- _Questions on the material_
1. Answer these questions from the thread on inverse functions, one line each, labeled (a) to (c):
(a) What domain does the question give for g(x)=x^2+8?
(b) According to the answer, how many units up is the parabola g(x) bumped?
(c) What slope does the answer give for the inverse of f(x)=2x+1?
2. In the thread on inverse functions, condense the paragraph beginning "f(x) is a one-to-one function but g(x) is not" into fewer words, keeping its main facts.
3. Reproduce word for word the part of the thread on inverse functions that opens with the words containing "2] f(x)= sqrt(x+8), g(x)=x^2+8" and closes with "of inverse: (-∞,∞)".

- _Text provided_

---+---

Question 589966: Decide whether or not the functions are inverses of each other.
1] f(x)= 4x+16 and g(x)= 1/4x-4
2] f(x)= sqrt(x+8), domain [-8, infinity); g(x)=x^2+8, domain (-infinity, infinity)
and last one:
Determine
i) the domain of the function,
ii) the range of the function,
iii) the domain of the inverse, and
iv) the range of the inverse.
f(x) = 2x + 1
I need help understanding these three questions :( Inverses was my least favorite in Algebra! If you could please help, would be greatly appreciated!
Answer by lwsshak3(11628)   (Show Source):
You can put this solution on YOUR website! Decide whether or not the functions are inverses of each other.
1] f(x)= 4x+16 and g(x)= 1/4x-4
2] f(x)= sqrt(x+8), domain [-8, infinity); g(x)=x^2+8, domain (-infinity, infinity)
and last one:
Determine
i) the domain of the function,
ii) the range of the function,
iii) the domain of the inverse, and
iv) the range of the inverse.
f(x) = 2x + 1
**
1] f(x)= 4x+16 and g(x)= 1/4x-4
(fog)(x)=f[g(x)]=4[(x/4)-4)]+16=x-16+16=x
(gof)(x)=g[f(x)]=(1/4)(4x+16)-4=x+4-4=x
Therefore functions are one-to-one and inverses to each other.
..
2] f(x)= sqrt(x+8), g(x)=x^2+8
f(x) is a one-to-one function but g(x) is not. g(x) is a parabola which is bumped 8 units up and it would fail the horizontal line test as it would have two intersections, that is for a given y, you could have two different x's. These two functions are not inverses of each other.
..
f(x)=2x+1
i) domain:all real numbers or (-∞,∞)
ii) range: (-∞,∞) (This is a straight line with a slope=2 and y-intercept=1.
iii) the domain of the inverse.
x=2y+1
2y=x-1
y^-1=(x-1)/2=x/2-1/2 (This is a straight line with slope=1/2 and y-intercept=-1/2)
domain: (-∞,∞)
iv) range of inverse: (-∞,∞)
|
|
|

---+---

- _Material supplied_
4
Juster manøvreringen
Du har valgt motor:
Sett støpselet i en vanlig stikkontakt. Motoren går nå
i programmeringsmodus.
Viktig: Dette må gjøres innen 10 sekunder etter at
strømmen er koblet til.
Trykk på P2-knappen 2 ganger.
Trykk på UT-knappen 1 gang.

---+---

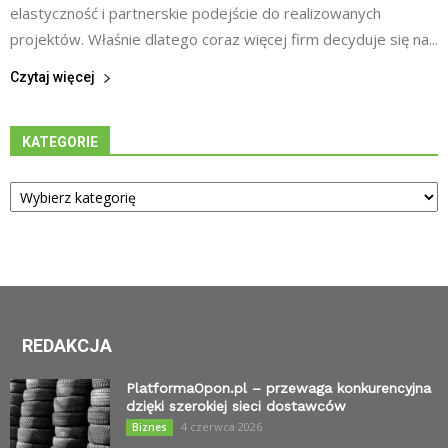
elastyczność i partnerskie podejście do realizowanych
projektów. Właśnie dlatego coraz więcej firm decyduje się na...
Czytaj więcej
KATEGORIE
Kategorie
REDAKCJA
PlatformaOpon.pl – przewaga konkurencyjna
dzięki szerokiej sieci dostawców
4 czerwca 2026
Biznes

---+---

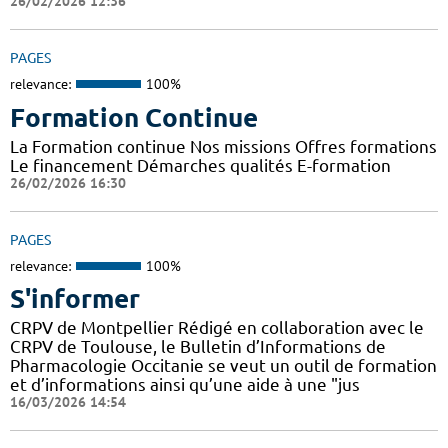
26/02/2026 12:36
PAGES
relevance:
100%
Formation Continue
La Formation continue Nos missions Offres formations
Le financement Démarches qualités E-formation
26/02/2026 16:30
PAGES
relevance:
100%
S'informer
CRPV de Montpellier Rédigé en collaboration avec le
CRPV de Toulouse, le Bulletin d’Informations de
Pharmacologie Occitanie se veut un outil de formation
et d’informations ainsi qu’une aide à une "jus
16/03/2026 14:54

---+---

- _Task responses_
1.
(a) (-infinity, infinity)
(b) 8 units
(c) 1/2

2. f(x) is one-to-one, but g(x) is not: it is a parabola shifted 8 units up, and it fails the horizontal line test because one y can have two different x's. The two functions are therefore not inverses of each other.

3.
2] f(x)= sqrt(x+8), g(x)=x^2+8
f(x) is a one-to-one function but g(x) is not. g(x) is a parabola which is bumped 8 units up and it would fail the horizontal line test as it would have two intersections, that is for a given y, you could have two different x's. These two functions are not inverses of each other.
..
f(x)=2x+1
i) domain:all real numbers or (-∞,∞)
ii) range: (-∞,∞) (This is a straight line with a slope=2 and y-intercept=1.
iii) the domain of the inverse.
x=2y+1
2y=x-1
y^-1=(x-1)/2=x/2-1/2 (This is a straight line with slope=1/2 and y-intercept=-1/2)
domain: (-∞,∞)
iv) range of inverse: (-∞,∞)